One of the most common issues we hear from folks on both the business and technology sides of a company goes something like this:
“No smart engineer would ever build a search engine that requires websites to follow certain rules or principles in order to be ranked or indexed. Anyone with half a brain would want a system that can crawl through any architecture, parse any amount of complex or imperfect code and still find a way to return the best and most relevant results, not the ones that have been “optimized” by unlicensed search marketing experts.”

Sounds Brutal…
Initially, this argument can seem like a tough obstacle to overcome, but the more you’re able to explain details and examine the inner-workings of the engines, the less powerful this argument becomes.
Limitations of Search Engine Technology
The major search engines all operate on the same principles. Automated search bots crawl the web, following links and indexing content in massive databases. But, modern search technology is not all-powerful. There are technical limitations of all kinds that can cause immense problems in both inclusion and rankings. We’ve enumerated some of the most common of these below:

Search engines cannot fill out online forms, and thus any content contained behind them will remain hidden.
Poor link structures can lead to search engines failing to reach all of the content contained on a website, or allow them to spider it, but leave it so minimally exposed that it’s deemed “unimportant” by the engines’ index.

Web pages that use Flash, frames, Java applets, plug-in content, audio files & video have content that search engines cannot access.
Interpreting Non-Text Content Text that is not in HTML format in the parse-able code of a web page is inherently invisible to search engines.
This can include text in Flash files, images, photos, video, audio & plug-in content.

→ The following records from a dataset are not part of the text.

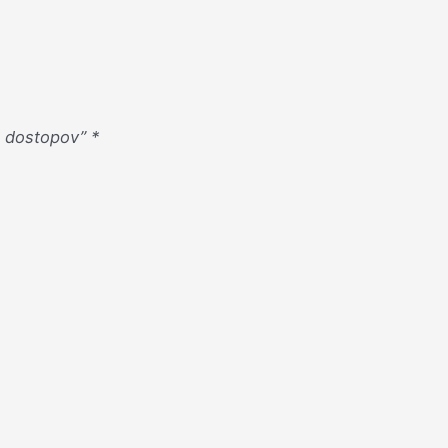
in dostopov”
*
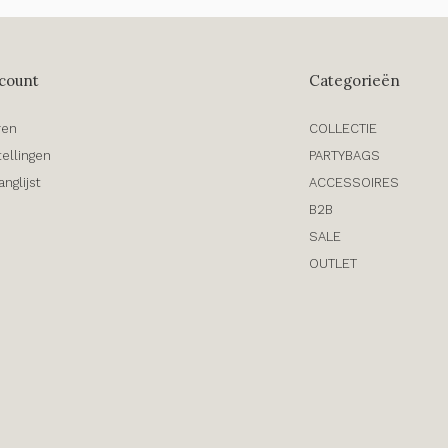
count
Categorieën
ren
COLLECTIE
tellingen
PARTYBAGS
anglijst
ACCESSOIRES
B2B
SALE
OUTLET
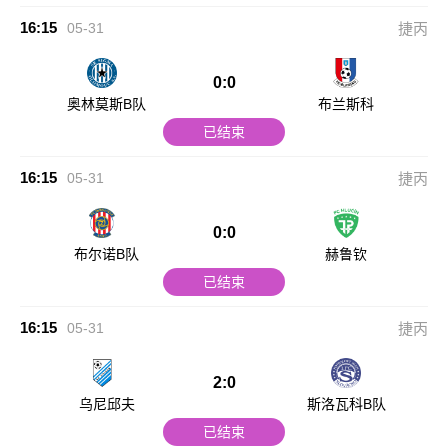
16:15
05-31
捷丙
0:0
奥林莫斯B队
布兰斯科
已结束
16:15
05-31
捷丙
0:0
布尔诺B队
赫鲁钦
已结束
16:15
05-31
捷丙
2:0
乌尼邱夫
斯洛瓦科B队
已结束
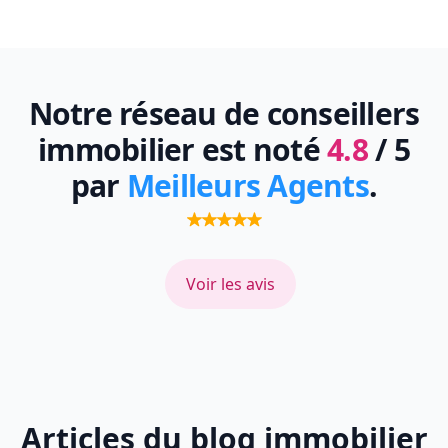
Notre réseau de conseillers
immobilier est noté
4.8
/ 5
par
Meilleurs Agents
.
Voir les avis
Articles du blog immobilier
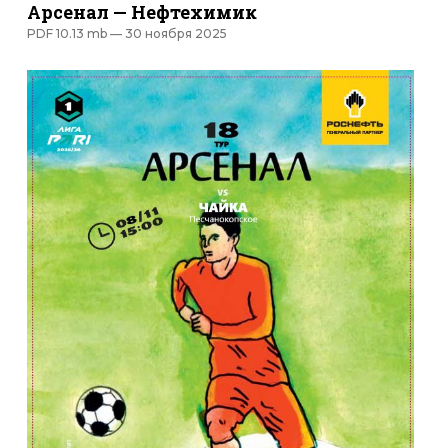
Арсенал — Нефтехимик
PDF 10.13 mb —
30 ноября 2025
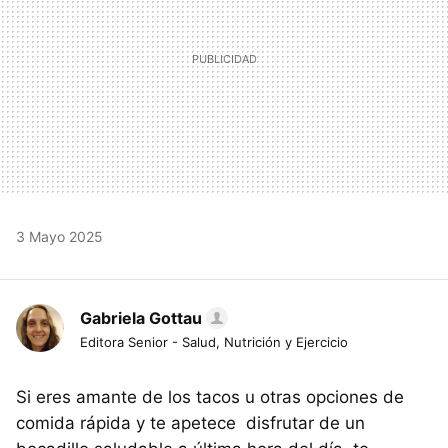
3 Mayo 2025
Gabriela Gottau
Editora Senior - Salud, Nutrición y Ejercicio
Si eres amante de los tacos u otras opciones de
comida rápida y te apetece disfrutar de un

Text that is not written in terms that users use to search in the major search engines. For example, writing about refrigerators when people actually search for “fridges”. We had a client once who used the phrase “Climate Connections” to refer to Global Warming.
Language and internationalization subtleties. For example, color vs colour. When in doubt, check what people are searching for and use exact matches in your content.

Language. For example, writing content in Polish when the majority of the people who would visit your website are from Japan.
This is perhaps the most important concept to grasp about the functionality of search engines & the importance of search marketers. Even when the technical details of search-engine friendly web development are correct, content can remain virtually invisible to search engines. This is due to the inherent nature of modern search technology, which rely on the aforementioned metrics of relevance and importance to display results.

The “tree falls in a forest” adage postulates that if no one is around to hear the sound, it may not exist at all – and this translates perfectly to search engines and web content. The major engines have no inherent gauge of quality or notability and no potential way to discover and make visible fantastic pieces of writing, art or multimedia on the web. Only humans have this power – to discover, react, comment and (most important for search engines) link. Thus, it is only natural that great content cannot simply be created – it must be marketed. Search engines already do a great job of promoting high quality content on popular websites or on individual web pages that have become popular, but they cannot generate this popularity – this is a task that demands talented Internet marketers.